Among the lines below, restate word for word only those from the line with "X99760000Y-72670000D03*" through the line with "X110000000Y-104050000D03*", with both end lines kept.

- **Provided information**
####
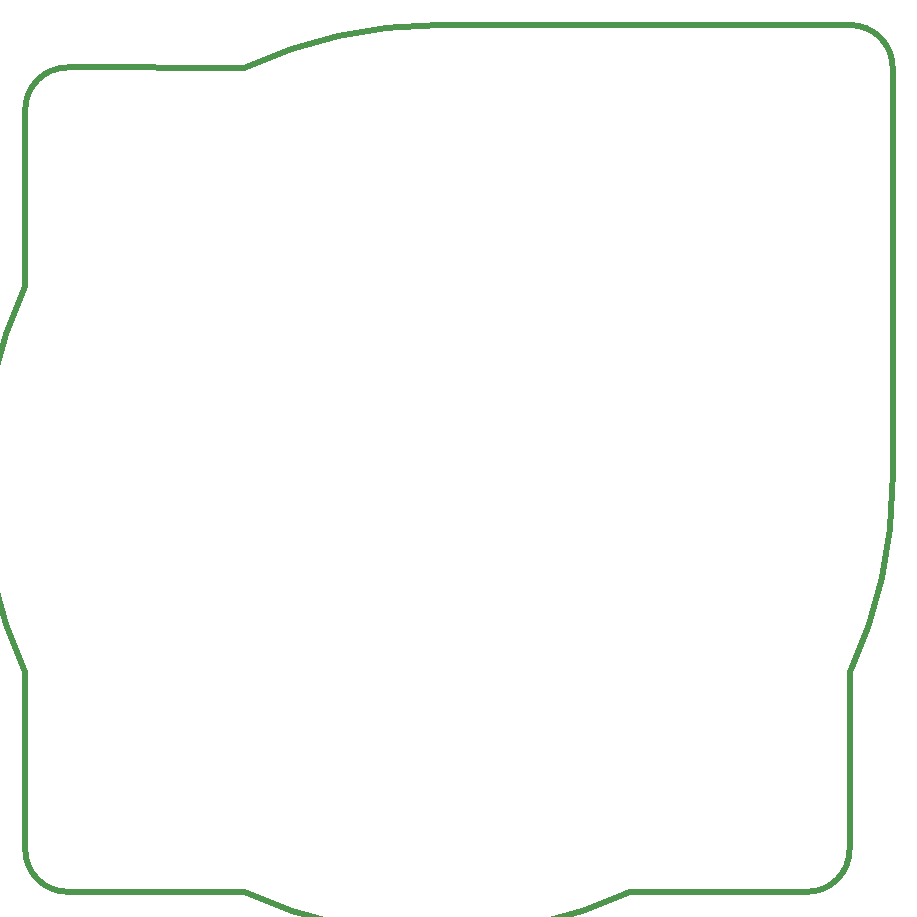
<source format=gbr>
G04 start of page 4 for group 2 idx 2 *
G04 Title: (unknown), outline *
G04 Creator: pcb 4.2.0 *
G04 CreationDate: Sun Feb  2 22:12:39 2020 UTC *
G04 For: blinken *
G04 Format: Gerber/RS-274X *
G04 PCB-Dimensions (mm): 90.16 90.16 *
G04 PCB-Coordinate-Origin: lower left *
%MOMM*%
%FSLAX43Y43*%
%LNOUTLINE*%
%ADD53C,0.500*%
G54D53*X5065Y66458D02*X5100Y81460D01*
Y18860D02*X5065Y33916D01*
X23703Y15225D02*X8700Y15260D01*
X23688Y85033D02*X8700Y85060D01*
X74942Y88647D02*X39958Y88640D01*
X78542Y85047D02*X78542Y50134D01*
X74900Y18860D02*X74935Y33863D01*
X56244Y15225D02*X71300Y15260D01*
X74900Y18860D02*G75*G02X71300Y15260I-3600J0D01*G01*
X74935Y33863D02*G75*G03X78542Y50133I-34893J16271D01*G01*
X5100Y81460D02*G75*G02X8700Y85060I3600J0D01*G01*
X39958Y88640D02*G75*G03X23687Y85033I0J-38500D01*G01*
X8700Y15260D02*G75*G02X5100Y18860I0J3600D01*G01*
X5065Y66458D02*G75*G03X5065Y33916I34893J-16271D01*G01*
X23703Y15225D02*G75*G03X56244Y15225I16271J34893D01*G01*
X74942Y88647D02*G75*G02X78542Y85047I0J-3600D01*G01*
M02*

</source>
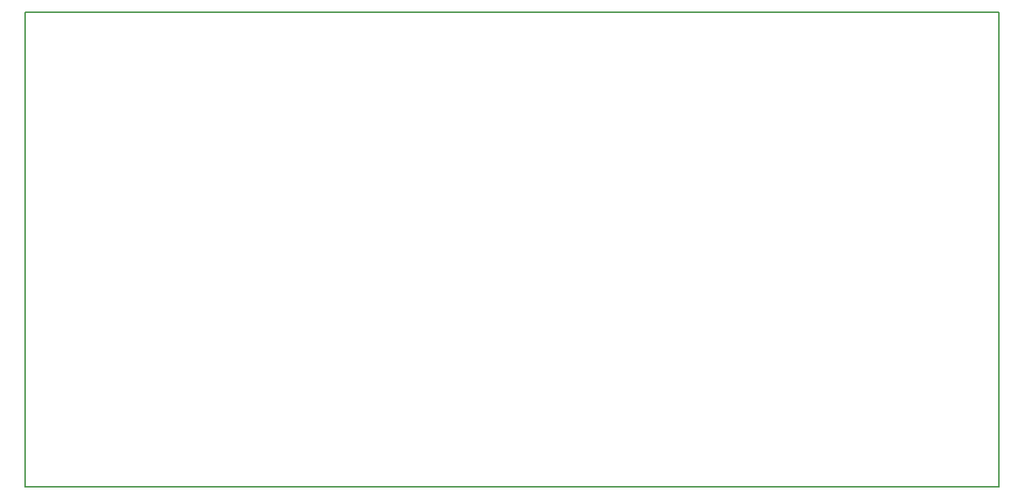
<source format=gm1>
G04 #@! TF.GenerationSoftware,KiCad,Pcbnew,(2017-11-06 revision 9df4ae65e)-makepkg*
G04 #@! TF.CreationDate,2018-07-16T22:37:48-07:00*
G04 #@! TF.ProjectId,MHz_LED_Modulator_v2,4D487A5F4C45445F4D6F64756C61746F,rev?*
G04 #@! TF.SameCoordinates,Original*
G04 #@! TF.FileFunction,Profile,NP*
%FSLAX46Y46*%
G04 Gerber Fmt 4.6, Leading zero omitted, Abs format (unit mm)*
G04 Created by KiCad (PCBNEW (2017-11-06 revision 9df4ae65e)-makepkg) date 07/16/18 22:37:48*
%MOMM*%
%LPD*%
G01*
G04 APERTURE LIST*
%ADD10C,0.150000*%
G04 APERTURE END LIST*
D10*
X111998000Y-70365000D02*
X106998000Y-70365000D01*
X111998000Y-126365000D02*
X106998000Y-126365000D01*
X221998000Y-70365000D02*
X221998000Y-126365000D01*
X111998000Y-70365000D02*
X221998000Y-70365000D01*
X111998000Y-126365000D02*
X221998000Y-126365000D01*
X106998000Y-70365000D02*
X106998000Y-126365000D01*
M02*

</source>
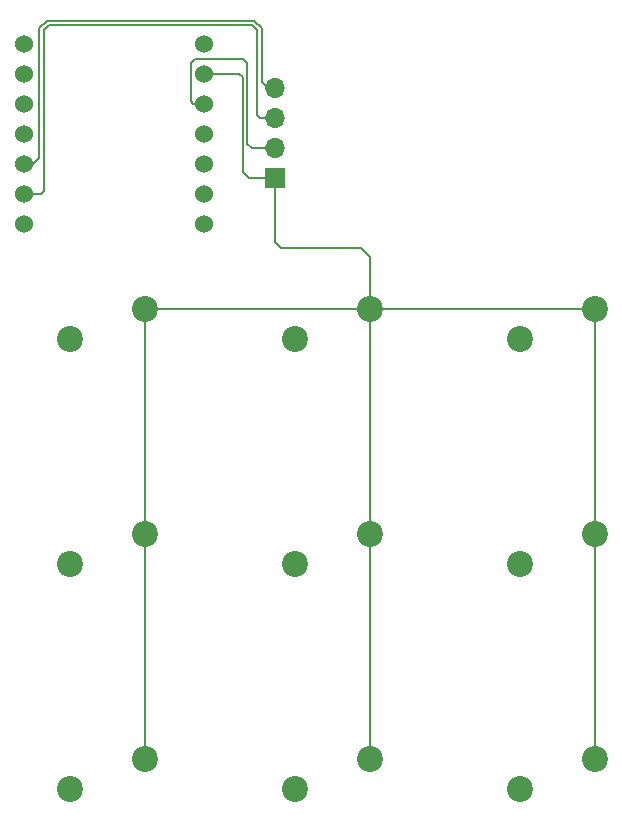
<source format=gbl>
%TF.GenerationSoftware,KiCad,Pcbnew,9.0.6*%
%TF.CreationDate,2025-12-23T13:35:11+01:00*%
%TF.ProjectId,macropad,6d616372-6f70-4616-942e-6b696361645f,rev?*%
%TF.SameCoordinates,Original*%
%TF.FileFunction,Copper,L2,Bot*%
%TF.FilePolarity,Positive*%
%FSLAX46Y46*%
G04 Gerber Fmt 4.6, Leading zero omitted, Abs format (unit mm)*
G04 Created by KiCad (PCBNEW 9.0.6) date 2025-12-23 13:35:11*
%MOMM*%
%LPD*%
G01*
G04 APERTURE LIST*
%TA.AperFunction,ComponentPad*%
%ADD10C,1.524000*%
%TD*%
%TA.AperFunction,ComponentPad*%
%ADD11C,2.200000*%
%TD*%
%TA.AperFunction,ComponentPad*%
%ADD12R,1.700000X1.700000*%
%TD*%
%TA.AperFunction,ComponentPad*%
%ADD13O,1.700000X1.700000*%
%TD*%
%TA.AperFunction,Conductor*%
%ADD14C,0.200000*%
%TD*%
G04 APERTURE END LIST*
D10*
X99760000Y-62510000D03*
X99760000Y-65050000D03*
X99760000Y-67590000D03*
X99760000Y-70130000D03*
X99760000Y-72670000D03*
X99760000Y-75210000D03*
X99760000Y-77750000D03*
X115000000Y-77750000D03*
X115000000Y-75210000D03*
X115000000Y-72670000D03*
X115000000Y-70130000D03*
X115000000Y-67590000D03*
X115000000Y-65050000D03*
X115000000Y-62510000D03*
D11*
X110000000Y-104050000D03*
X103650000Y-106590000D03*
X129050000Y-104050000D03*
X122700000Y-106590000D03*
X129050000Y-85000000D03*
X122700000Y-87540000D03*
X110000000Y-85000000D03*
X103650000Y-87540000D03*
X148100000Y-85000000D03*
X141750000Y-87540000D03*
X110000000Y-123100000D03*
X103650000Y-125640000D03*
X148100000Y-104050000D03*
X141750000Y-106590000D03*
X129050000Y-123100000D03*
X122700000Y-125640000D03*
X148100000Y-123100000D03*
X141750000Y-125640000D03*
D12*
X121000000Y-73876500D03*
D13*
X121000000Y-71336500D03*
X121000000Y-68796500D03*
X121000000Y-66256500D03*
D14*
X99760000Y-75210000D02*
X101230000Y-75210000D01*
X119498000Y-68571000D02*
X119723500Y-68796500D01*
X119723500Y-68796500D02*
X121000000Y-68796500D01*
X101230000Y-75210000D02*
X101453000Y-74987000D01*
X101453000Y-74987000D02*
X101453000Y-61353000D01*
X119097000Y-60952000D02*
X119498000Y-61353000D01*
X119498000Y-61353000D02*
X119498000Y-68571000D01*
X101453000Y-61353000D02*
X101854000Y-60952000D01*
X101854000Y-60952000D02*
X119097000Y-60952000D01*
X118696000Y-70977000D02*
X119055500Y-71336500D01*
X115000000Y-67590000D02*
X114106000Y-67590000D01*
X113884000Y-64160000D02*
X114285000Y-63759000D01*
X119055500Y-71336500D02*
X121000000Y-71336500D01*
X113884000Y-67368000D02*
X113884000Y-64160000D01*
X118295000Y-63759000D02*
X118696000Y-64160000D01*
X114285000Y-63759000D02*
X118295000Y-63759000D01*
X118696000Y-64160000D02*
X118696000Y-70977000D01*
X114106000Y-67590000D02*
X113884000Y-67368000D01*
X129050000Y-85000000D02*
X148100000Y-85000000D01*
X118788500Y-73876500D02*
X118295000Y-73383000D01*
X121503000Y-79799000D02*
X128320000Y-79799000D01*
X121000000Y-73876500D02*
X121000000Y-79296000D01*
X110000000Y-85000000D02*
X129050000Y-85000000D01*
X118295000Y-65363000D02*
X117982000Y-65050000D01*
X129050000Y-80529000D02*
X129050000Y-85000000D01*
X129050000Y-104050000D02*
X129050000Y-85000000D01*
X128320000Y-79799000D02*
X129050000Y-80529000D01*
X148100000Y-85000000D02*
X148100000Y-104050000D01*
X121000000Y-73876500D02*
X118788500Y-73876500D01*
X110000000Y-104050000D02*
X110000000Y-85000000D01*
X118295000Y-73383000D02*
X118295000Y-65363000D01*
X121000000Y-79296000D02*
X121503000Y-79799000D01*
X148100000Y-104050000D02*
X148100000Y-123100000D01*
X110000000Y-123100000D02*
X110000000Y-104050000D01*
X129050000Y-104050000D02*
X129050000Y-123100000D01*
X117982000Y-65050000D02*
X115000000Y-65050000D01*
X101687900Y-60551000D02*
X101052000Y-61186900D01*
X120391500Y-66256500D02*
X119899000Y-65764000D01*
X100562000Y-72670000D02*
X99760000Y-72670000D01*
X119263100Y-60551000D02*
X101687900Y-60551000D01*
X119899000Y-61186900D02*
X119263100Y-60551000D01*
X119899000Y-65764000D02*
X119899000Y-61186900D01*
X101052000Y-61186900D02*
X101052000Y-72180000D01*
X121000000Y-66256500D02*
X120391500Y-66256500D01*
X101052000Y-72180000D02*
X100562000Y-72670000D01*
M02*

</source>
####
- **Exercise output**
X99760000Y-72670000D03*
X99760000Y-75210000D03*
X99760000Y-77750000D03*
X115000000Y-77750000D03*
X115000000Y-75210000D03*
X115000000Y-72670000D03*
X115000000Y-70130000D03*
X115000000Y-67590000D03*
X115000000Y-65050000D03*
X115000000Y-62510000D03*
D11*
X110000000Y-104050000D03*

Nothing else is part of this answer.